_Work item_
Keep images out and repeat all data exactly.

BEGIN Recorded information

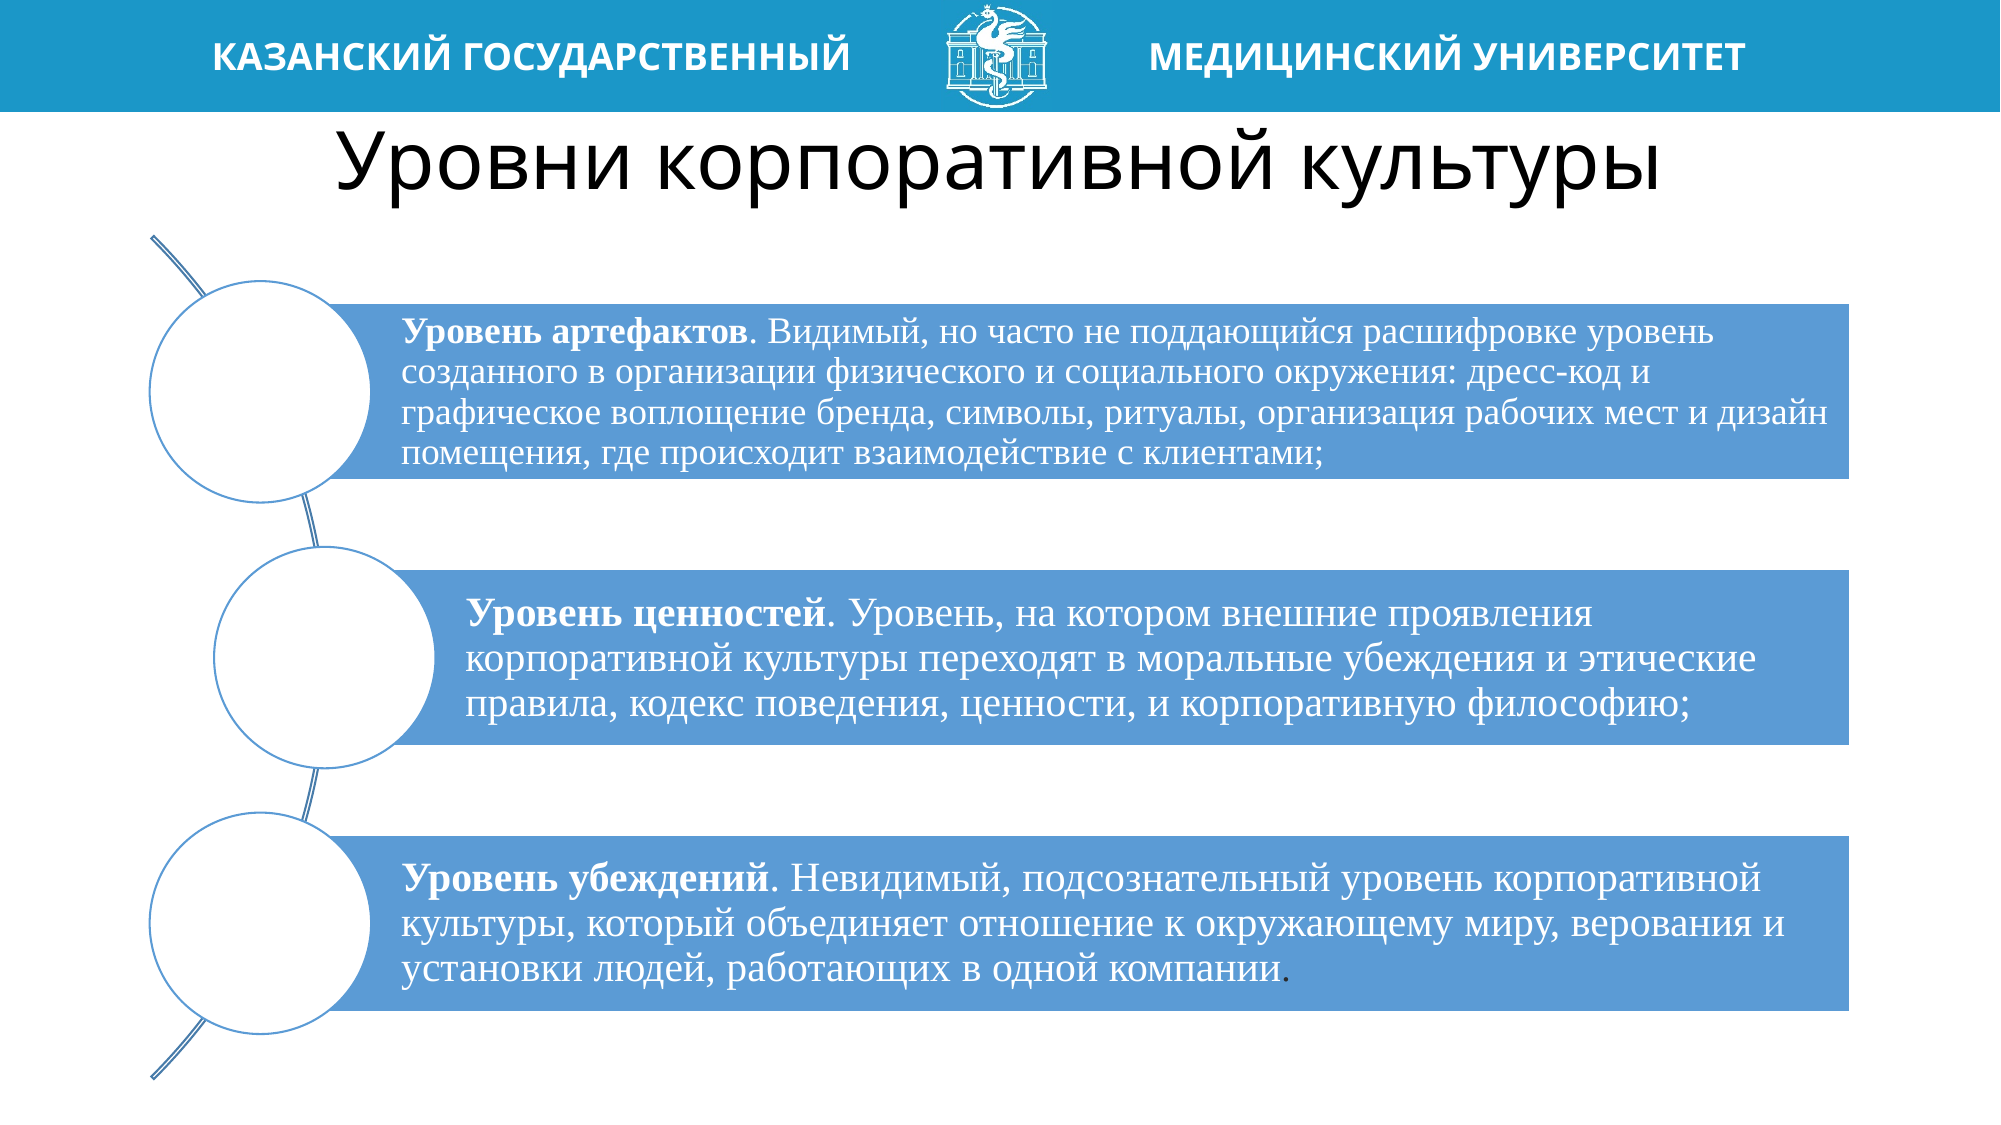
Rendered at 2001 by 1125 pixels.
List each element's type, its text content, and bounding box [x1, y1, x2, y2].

picture [939, 0, 1052, 111]
title Уровни корпоративной культуры [137, 111, 1863, 214]
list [137, 214, 1863, 1101]
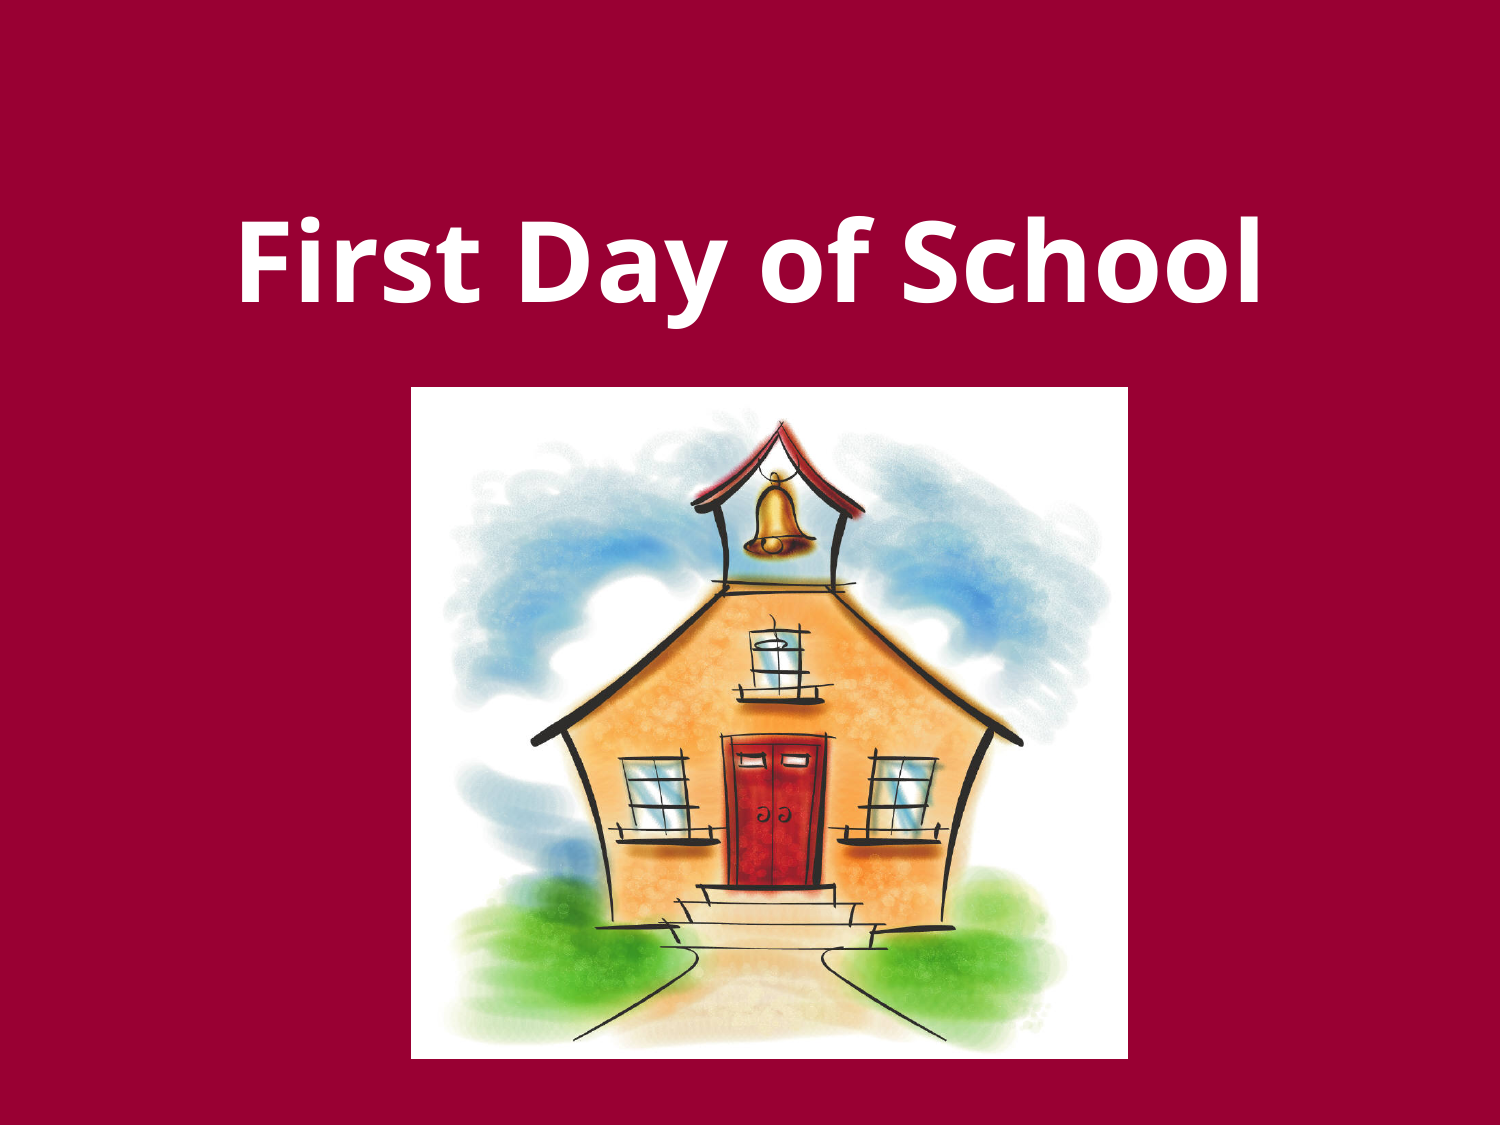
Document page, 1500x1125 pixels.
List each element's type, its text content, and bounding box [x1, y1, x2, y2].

title First Day of School [112, 137, 1388, 379]
picture [411, 387, 1128, 1059]
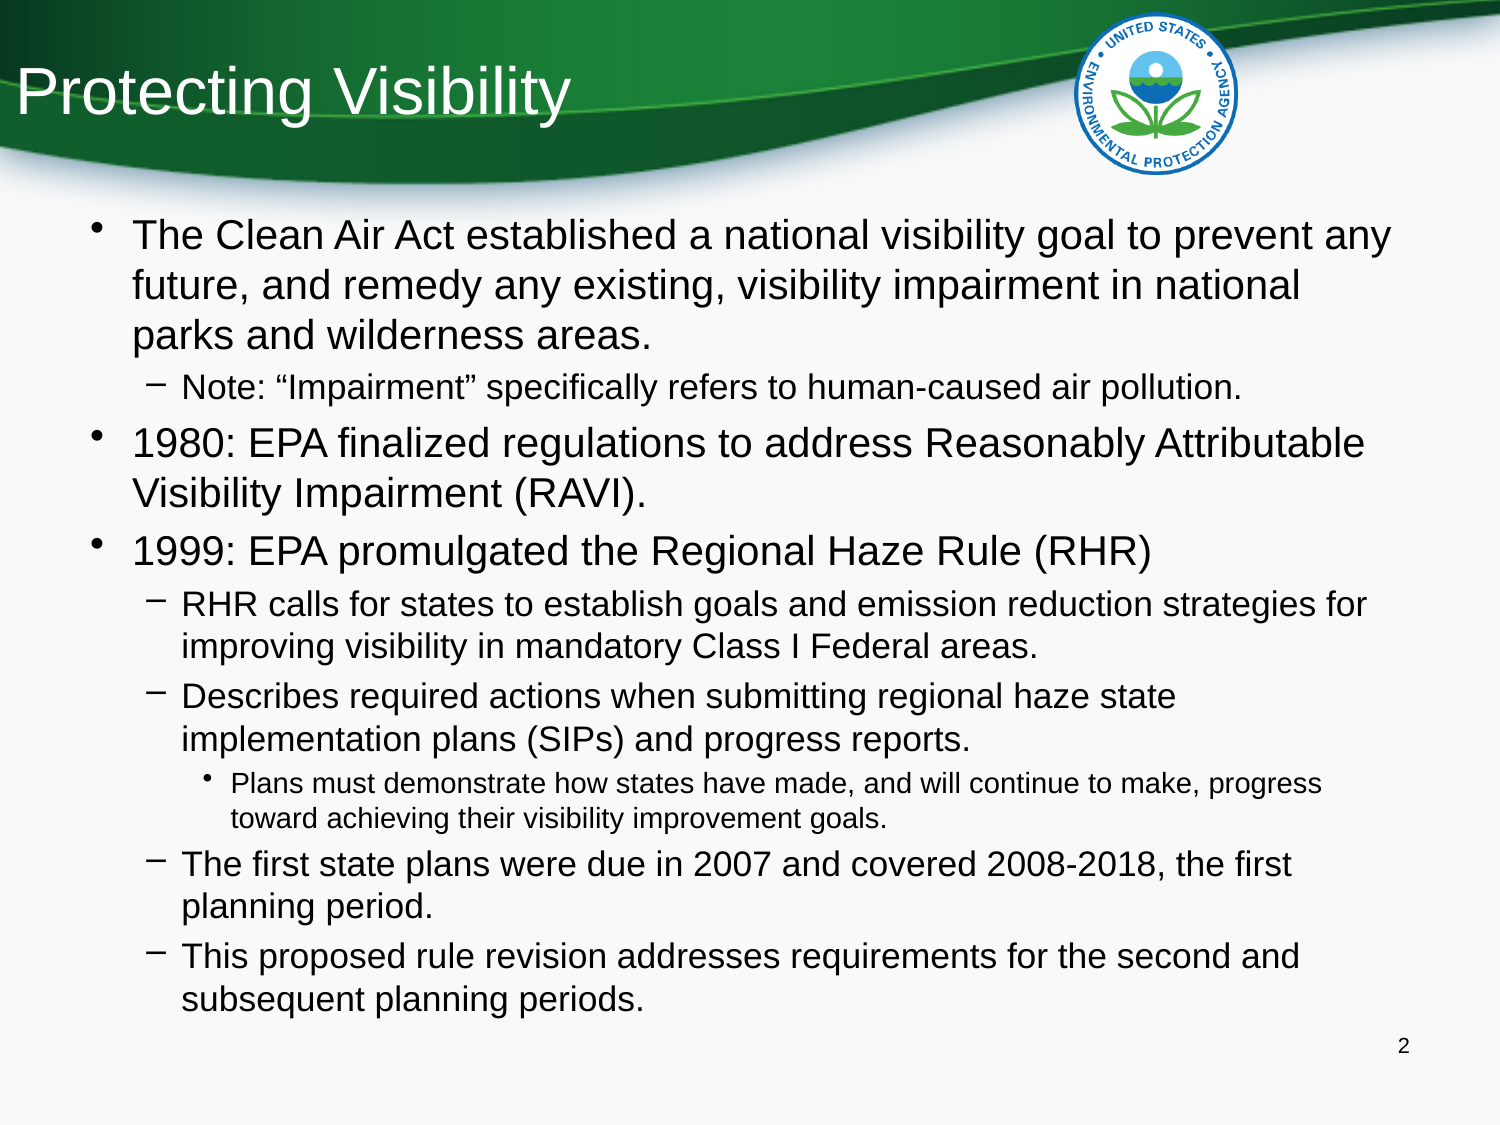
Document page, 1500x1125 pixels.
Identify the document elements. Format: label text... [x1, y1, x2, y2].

picture [0, 0, 1500, 1125]
title Protecting Visibility [0, 0, 1076, 176]
list The Clean Air Act established a national visibility goal to prevent any future, and remedy any existing, visibility impairment in national parks and wilderness areas. Note: “Impairment” specifically refers to human-caused air pollution. 1980: EPA finalized regulations to address Reasonably Attributable Visibility Impairment (RAVI). 1999: EPA promulgated the Regional Haze Rule (RHR) RHR calls for states to establish goals and emission reduction strategies for improving visibility in mandatory Class I Federal areas. Describes required actions when submitting regional haze state implementation plans (SIPs) and progress reports. Plans must demonstrate how states have made, and will continue to make, progress toward achieving their visibility improvement goals. The first state plans were due in 2007 and covered 2008-2018, the first planning period. This proposed rule revision addresses requirements for the second and subsequent planning periods. [74, 199, 1426, 1006]
slide_number 2 [1074, 1024, 1426, 1103]
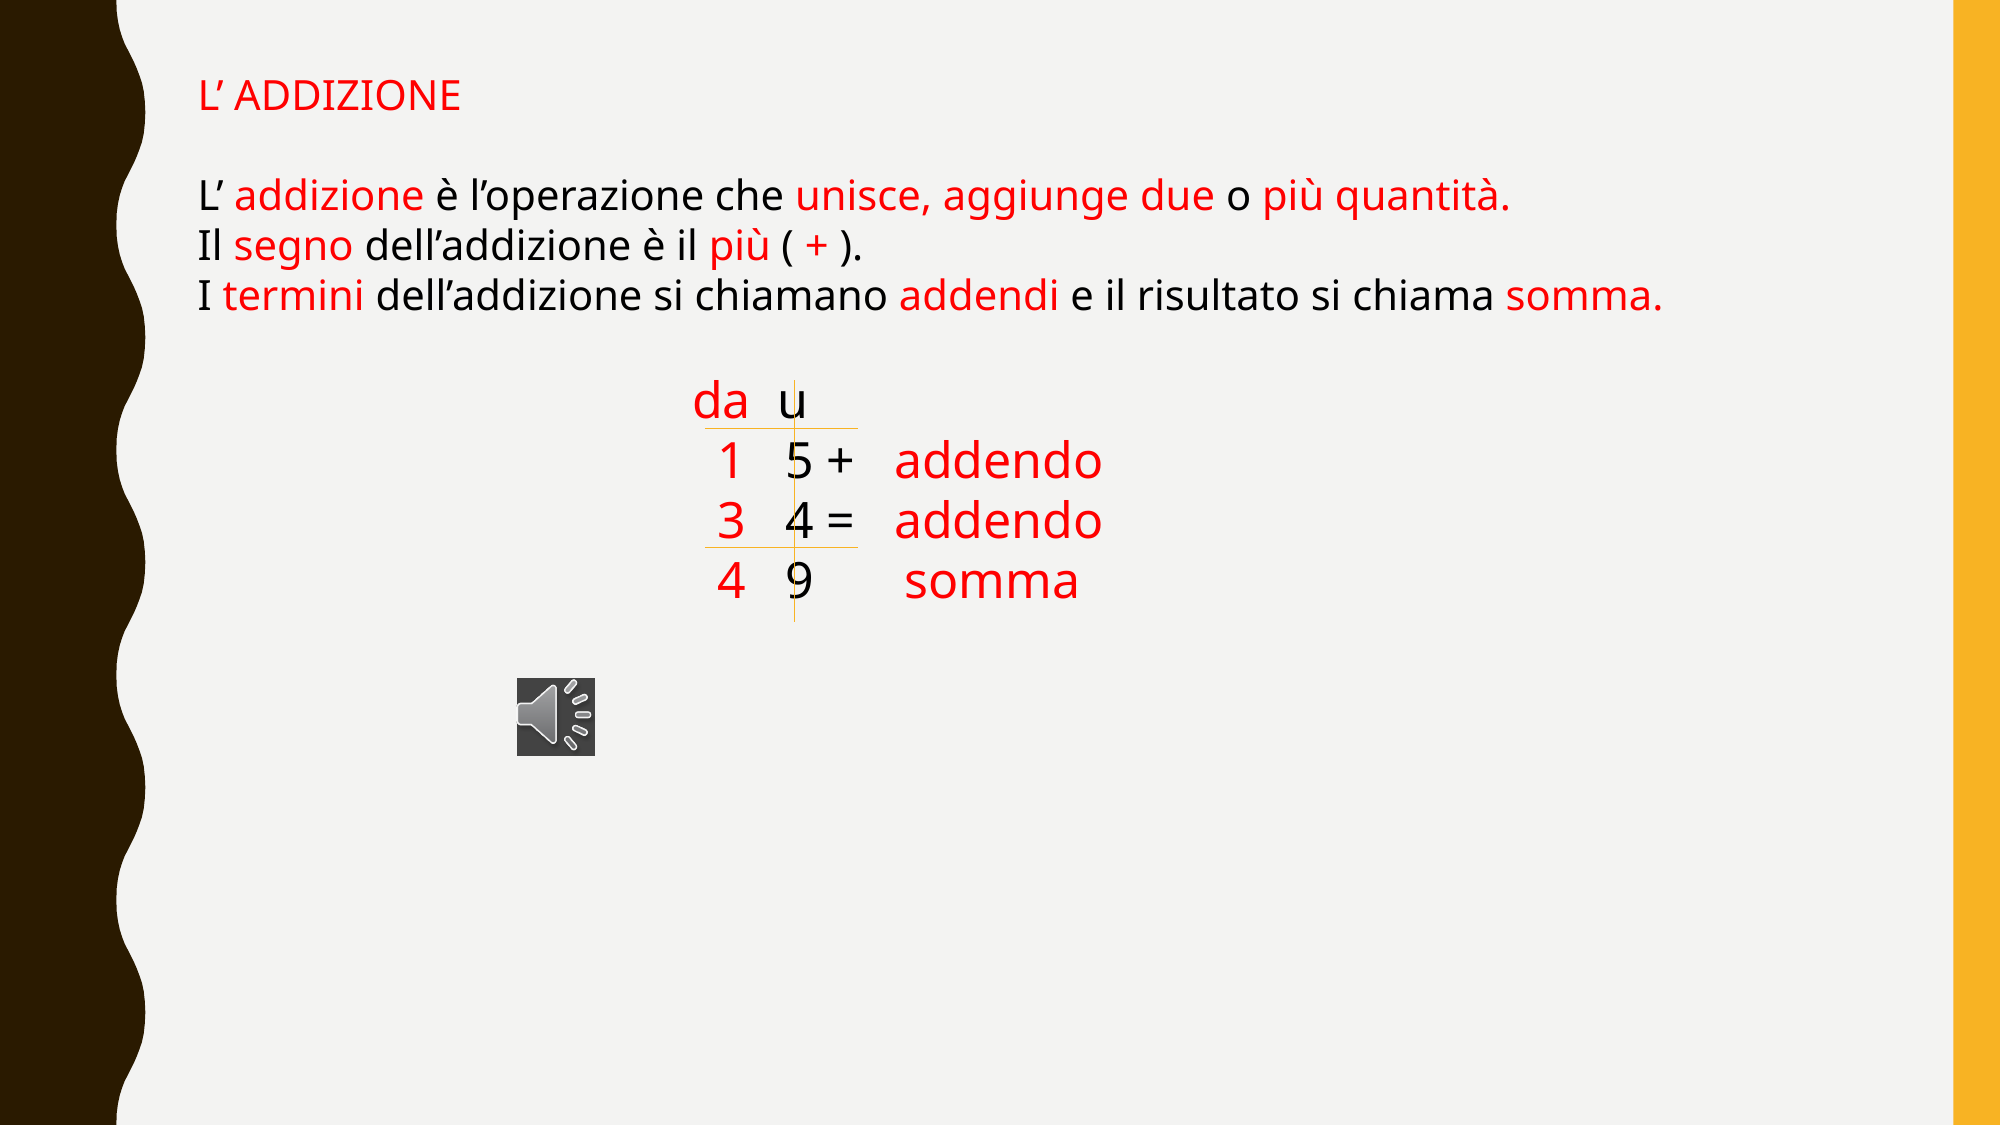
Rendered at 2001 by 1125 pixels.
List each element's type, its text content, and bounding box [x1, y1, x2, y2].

picture [515, 676, 596, 757]
text_box L’ ADDIZIONE L’ addizione è l’operazione che unisce, aggiunge due o più quantità. Il segno dell’addizione è il più ( + ). I termini dell’addizione si chiamano addendi e il risultato si chiama somma. da u 1 5 + addendo 3 4 = addendo 4 9 somma [182, 61, 2000, 616]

END Recorded information

_Answer below_
Rendered at 2001 by 1125 pixels.
List each element's type, its text content, and bounding box [x1, y1, x2, y2].

picture [939, 0, 1052, 111]
title Уровни корпоративной культуры [137, 111, 1863, 214]
list [137, 214, 1863, 1101]
Document page, 1500x1125 pixels.
List each element's type, its text content, and bounding box [x1, y1, x2, y2].

title First Day of School [112, 137, 1388, 379]
picture [411, 387, 1128, 1059]
Document page, 1500x1125 pixels.
Identify the document elements. Format: label text... [x1, y1, x2, y2].

picture [0, 0, 1500, 1125]
title Protecting Visibility [0, 0, 1076, 176]
list The Clean Air Act established a national visibility goal to prevent any future, and remedy any existing, visibility impairment in national parks and wilderness areas. Note: “Impairment” specifically refers to human-caused air pollution. 1980: EPA finalized regulations to address Reasonably Attributable Visibility Impairment (RAVI). 1999: EPA promulgated the Regional Haze Rule (RHR) RHR calls for states to establish goals and emission reduction strategies for improving visibility in mandatory Class I Federal areas. Describes required actions when submitting regional haze state implementation plans (SIPs) and progress reports. Plans must demonstrate how states have made, and will continue to make, progress toward achieving their visibility improvement goals. The first state plans were due in 2007 and covered 2008-2018, the first planning period. This proposed rule revision addresses requirements for the second and subsequent planning periods. [74, 199, 1426, 1006]
slide_number 2 [1074, 1024, 1426, 1103]
Rendered at 2001 by 1125 pixels.
List each element's type, its text content, and bounding box [x1, y1, x2, y2].

picture [515, 676, 596, 757]
text_box L’ ADDIZIONE L’ addizione è l’operazione che unisce, aggiunge due o più quantità. Il segno dell’addizione è il più ( + ). I termini dell’addizione si chiamano addendi e il risultato si chiama somma. da u 1 5 + addendo 3 4 = addendo 4 9 somma [182, 61, 2000, 616]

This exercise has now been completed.